ACTIVITY>
From the records below, please repeat exactly the line that has "13,27 L 3,27 Z", the line that has "M 327,3 L 336,3 L 336,11 L 327,11 Z", and every line between them, and nothing else.
(RECORD EXCERPTS)
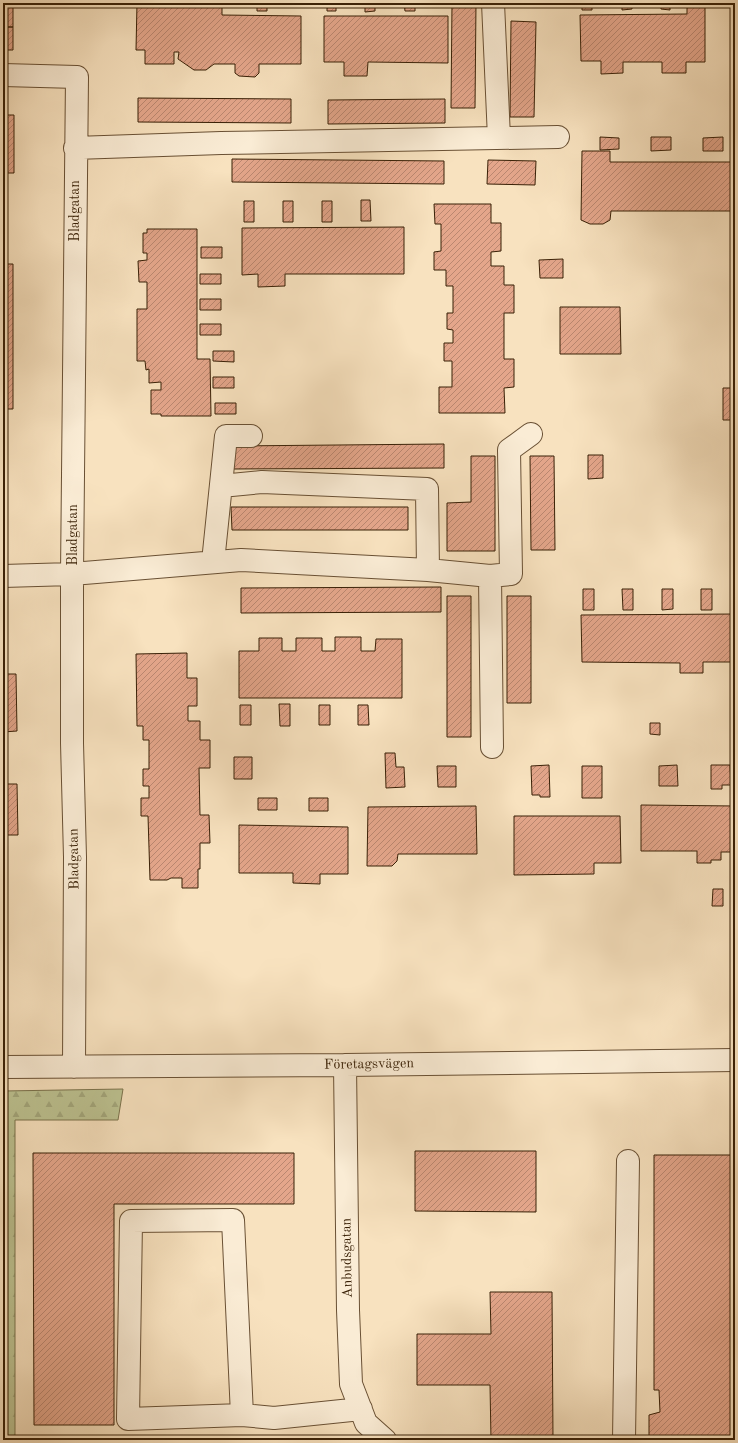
<svg xmlns="http://www.w3.org/2000/svg" width="738" height="1443" font-family="'Old Standard TT',serif">
	<style>
		.forest { fill: url(#forest-firs); stroke: #7b724c }
		.building { fill: url(#building-hatch); stroke: #392006 }
		.lines { fill: none; stroke-linecap: round; stroke-linejoin: round }
		.minor-casing { stroke: #695034; stroke-width: 24 }
		.minor { stroke: #faecd5; stroke-width: 22 }
		.labels { text-anchor: middle; dominant-baseline: central; stroke-width: 3.5; stroke-linejoin: round; paint-order: stroke }
		.street-label { font-size: 14px; fill: #392006; stroke: #faecd5 }
	</style>
	<defs>
		<pattern id="forest-firs" width="22" height="20" patternUnits="userSpaceOnUse"><rect width="22" height="20" fill="#bdc392"/><path d="M5 1l3.5 6h-7zM16 11l3.5 6h-7z" fill="#a3a77c"/></pattern>
		<pattern id="building-hatch" width="6" height="6" patternUnits="userSpaceOnUse"><rect width="6" height="6" fill="#e4a68b"/><path d="M-1 1l2-2M0 6l6-6M5 7l2-2" fill="none" stroke="#ba8770"/></pattern>
	</defs>
	<rect width="100%" height="100%" fill="#f8e2bf"/>
	<filter id="stains"><feTurbulence type="fractalNoise" baseFrequency=".005" numOctaves="4"/><feColorMatrix values="0 0 0 0 .2 0 0 0 0 .09 0 0 0 0 .02 0 0 0 .5 -.17"/></filter>
	<radialGradient id="worn" r=".72"><stop offset=".6" stop-color="#630" stop-opacity="0"/><stop offset="1" stop-color="#630" stop-opacity=".3"/></radialGradient>
	<path class="forest" d="M 123,1089 L 118,1120 L 15,1120 L 15,1440 L 3,1440 L 3,1091 Z"/>
	<path class="building" d="M 3,3 L 13,3 L 13,27 L 3,27 Z
		M 137,3 L 228,3 L 228,4 L 222,4 L 222,15 L 301,16 L 301,64 L 259,64 L 259,73 L 255,77 L 239,76 L 235,73 L 235,64 L 214,64 L 206,70 L 194,70 L 178,59 L 179,52 L 174,52 L 174,64 L 145,64 L 145,50 L 136,50 Z
		M 257,3 L 267,3 L 267,11 L 257,11 Z
		M 327,3 L 336,3 L 336,11 L 327,11 Z
		M 365,3 L 375,3 L 375,11 L 365,12 Z
		M 404,3 L 415,3 L 415,11 L 405,11 Z
		M 452,3 L 476,3 L 475,108 L 451,108 Z
		M 582,3 L 592,3 L 592,10 L 582,10 Z
		M 622,3 L 632,3 L 632,9 L 622,10 Z
		M 661,3 L 670,3 L 670,10 L 661,9 Z
		M 687,6 L 705,6 L 705,62 L 686,62 L 686,73 L 662,73 L 662,62 L 623,62 L 623,73 L 601,74 L 601,61 L 581,61 L 580,15 L 687,14 Z
		M 324,16 L 448,16 L 448,63 L 368,62 L 367,76 L 344,76 L 344,62 L 324,62 Z
		M 511,21 L 536,22 L 534,117 L 510,117 Z
		M 3,27 L 13,27 L 13,50 L 3,50 Z
		M 138,98 L 291,99 L 291,123 L 138,122 Z
		M 445,99 L 445,123 L 328,124 L 328,100 Z
		M 3,115 L 14,115 L 14,173 L 3,173 Z
		M 600,137 L 619,138 L 619,149 L 600,150 Z
		M 651,137 L 671,137 L 671,150 L 651,151 Z
		M 723,137 L 723,151 L 703,151 L 703,138 Z
		M 582,151 L 610,151 L 610,162 L 735,162 L 735,211 L 611,211 L 610,220 L 603,224 L 590,224 L 581,220 Z
		M 232,159 L 444,161 L 444,184 L 232,182 Z
		M 488,160 L 536,161 L 535,185 L 487,184 Z
		M 361,200 L 370,200 L 371,221 L 361,221 Z
		M 244,201 L 254,201 L 254,222 L 244,222 Z
		M 283,201 L 293,201 L 293,222 L 283,222 Z
		M 322,201 L 332,201 L 332,222 L 322,222 Z
		M 434,204 L 491,204 L 491,223 L 501,223 L 501,251 L 491,252 L 491,266 L 504,266 L 504,285 L 514,285 L 514,313 L 504,313 L 504,359 L 514,359 L 514,387 L 504,388 L 505,413 L 439,413 L 439,387 L 452,387 L 452,361 L 444,361 L 444,343 L 453,343 L 453,330 L 447,329 L 447,313 L 453,313 L 453,286 L 446,286 L 446,270 L 434,270 L 434,252 L 441,251 L 441,224 L 435,224 Z
		M 404,227 L 404,274 L 285,274 L 285,286 L 258,287 L 258,274 L 242,275 L 242,228 Z
		M 147,229 L 197,229 L 197,359 L 210,359 L 211,416 L 161,416 L 161,414 L 151,414 L 151,390 L 161,390 L 161,382 L 149,383 L 149,369 L 146,370 L 145,361 L 137,361 L 137,309 L 147,309 L 147,282 L 139,282 L 138,261 L 147,260 L 147,253 L 143,253 L 143,233 L 147,233 Z
		M 201,247 L 222,247 L 222,258 L 201,258 Z
		M 563,259 L 563,278 L 540,278 L 539,260 Z
		M 3,264 L 13,264 L 13,409 L 7,409 L 7,420 L 3,420 Z
		M 200,274 L 221,274 L 221,284 L 200,284 Z
		M 200,299 L 221,299 L 221,310 L 200,310 Z
		M 560,307 L 620,307 L 621,354 L 560,354 Z
		M 200,324 L 221,324 L 221,335 L 200,335 Z
		M 213,351 L 234,351 L 234,362 L 213,361 Z
		M 213,377 L 234,377 L 234,388 L 213,388 Z
		M 723,388 L 735,388 L 735,420 L 723,420 Z
		M 215,403 L 236,403 L 236,414 L 215,414 Z
		M 444,444 L 444,468 L 232,469 L 232,446 Z
		M 588,455 L 603,455 L 603,478 L 588,479 Z
		M 471,456 L 495,456 L 495,551 L 447,551 L 447,503 L 471,502 Z
		M 530,456 L 554,456 L 555,550 L 531,550 Z
		M 231,507 L 408,507 L 408,530 L 232,530 Z
		M 441,587 L 441,612 L 241,613 L 241,588 Z
		M 583,589 L 594,589 L 594,610 L 583,610 Z
		M 622,589 L 633,589 L 633,610 L 623,610 Z
		M 662,589 L 673,589 L 673,609 L 662,610 Z
		M 701,589 L 712,589 L 712,610 L 701,610 Z
		M 447,596 L 471,596 L 471,737 L 447,737 Z
		M 507,596 L 531,596 L 531,703 L 507,703 Z
		M 735,614 L 735,662 L 703,662 L 703,673 L 680,673 L 680,663 L 582,662 L 581,615 Z
		M 335,637 L 361,637 L 361,651 L 375,651 L 376,639 L 402,639 L 402,698 L 239,698 L 239,651 L 259,651 L 259,638 L 282,638 L 282,651 L 296,651 L 296,638 L 322,638 L 322,651 L 335,651 Z
		M 187,653 L 187,678 L 197,678 L 197,706 L 188,706 L 188,721 L 200,721 L 200,740 L 210,740 L 210,768 L 199,768 L 200,815 L 209,815 L 210,843 L 200,843 L 200,869 L 198,869 L 198,888 L 182,888 L 182,878 L 171,878 L 167,880 L 150,880 L 148,816 L 141,816 L 141,798 L 149,798 L 149,786 L 143,786 L 143,769 L 149,769 L 149,740 L 143,740 L 143,726 L 137,726 L 136,654 Z
		M 3,674 L 16,674 L 17,731 L 3,732 Z
		M 279,704 L 290,704 L 290,726 L 280,726 Z
		M 240,705 L 251,705 L 251,725 L 240,725 Z
		M 319,705 L 330,705 L 330,725 L 319,725 Z
		M 358,705 L 368,705 L 369,725 L 358,725 Z
		M 650,723 L 660,723 L 660,735 L 650,734 Z
		M 385,753 L 395,753 L 396,767 L 404,767 L 405,787 L 386,788 Z
		M 234,757 L 252,757 L 252,779 L 234,779 Z
		M 549,765 L 550,797 L 540,797 L 540,795 L 532,795 L 531,766 Z
		M 677,765 L 678,786 L 659,786 L 659,766 Z
		M 711,765 L 730,765 L 731,785 L 722,785 L 722,789 L 711,789 Z
		M 437,766 L 456,766 L 456,787 L 438,787 Z
		M 582,766 L 602,766 L 602,798 L 582,798 Z
		M 3,784 L 17,784 L 18,835 L 3,835 Z
		M 258,798 L 277,798 L 277,810 L 258,810 Z
		M 309,798 L 328,798 L 328,811 L 309,811 Z
		M 641,805 L 735,806 L 735,852 L 721,852 L 721,860 L 711,860 L 711,863 L 697,863 L 697,851 L 641,851 Z
		M 476,806 L 477,854 L 398,854 L 397,861 L 392,866 L 367,866 L 368,807 Z
		M 514,816 L 620,816 L 621,863 L 594,863 L 594,874 L 514,875 Z
		M 239,825 L 348,827 L 348,874 L 320,874 L 320,884 L 293,883 L 293,873 L 239,873 Z
		M 713,889 L 723,889 L 723,906 L 712,906 Z
		M 415,1151 L 536,1151 L 536,1212 L 415,1211 Z
		M 33,1153 L 294,1153 L 294,1204 L 114,1204 L 114,1425 L 34,1425 Z
		M 654,1155 L 735,1155 L 735,1440 L 649,1440 L 649,1415 L 660,1412 L 659,1390 L 654,1390 Z
		M 490,1292 L 552,1292 L 553,1439 L 491,1440 L 490,1385 L 417,1385 L 417,1334 L 491,1334 Z"/>
	<g class="lines">
		<g class="minor-casing">
			<path id="minor" d="M 493,3 L 499,138
				M 3,75 L 77,77 L 72,574 L 72,743 L 75,857 L 74,1067
				M 75,148 L 221,143 L 558,137
				M 213,562 L 226,436 L 251,436
				M 428,570 L 490,576 L 492,747
				M 3,576 L 72,574 L 241,560 L 428,570 L 427,489 L 262,482 L 221,486
				M 490,576 L 511,574 L 509,450 L 531,434
				M 345,1065 L 348,1310 L 351,1384 L 366,1423 L 385,1440
				M 3,1067 L 345,1065 L 735,1060
				M 242,1415 L 128,1419 L 131,1221 L 233,1220 L 242,1415 L 274,1418 L 361,1409
				M 624,1440 L 628,1161"/>
		</g>
		<use href="#minor" class="minor"/>
	</g>
	<g class="labels">
		<g class="street-label">
			<text transform="translate(75 211) rotate(-90)">Bladgatan</text>
			<text transform="translate(73 535) rotate(-90)">Bladgatan</text>
			<text transform="translate(74 859) rotate(-91)">Bladgatan</text>
			<text transform="translate(369 1064) rotate(-1)">Företagsvägen</text>
			<text transform="translate(347 1258) rotate(-91)">Anbudsgatan</text>
		</g>
	</g>
	<rect width="738" height="1443" fill="none" stroke="#f8e2bf" stroke-width="16"/>
	<rect x="4" y="4" width="730" height="1435" fill="none" stroke="#392006" stroke-width="2"/>
	<rect x="8" y="8" width="722" height="1427" fill="none" stroke="#392006"/>
	<rect width="100%" height="100%" filter="url(#stains)"/>
	<rect width="100%" height="100%" fill="url(#worn)"/>
</svg>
(End RECORD EXCERPTS)
SOLUTION FOR THIS PROBLEM>
	<path class="building" d="M 3,3 L 13,3 L 13,27 L 3,27 Z
		M 137,3 L 228,3 L 228,4 L 222,4 L 222,15 L 301,16 L 301,64 L 259,64 L 259,73 L 255,77 L 239,76 L 235,73 L 235,64 L 214,64 L 206,70 L 194,70 L 178,59 L 179,52 L 174,52 L 174,64 L 145,64 L 145,50 L 136,50 Z
		M 257,3 L 267,3 L 267,11 L 257,11 Z
		M 327,3 L 336,3 L 336,11 L 327,11 Z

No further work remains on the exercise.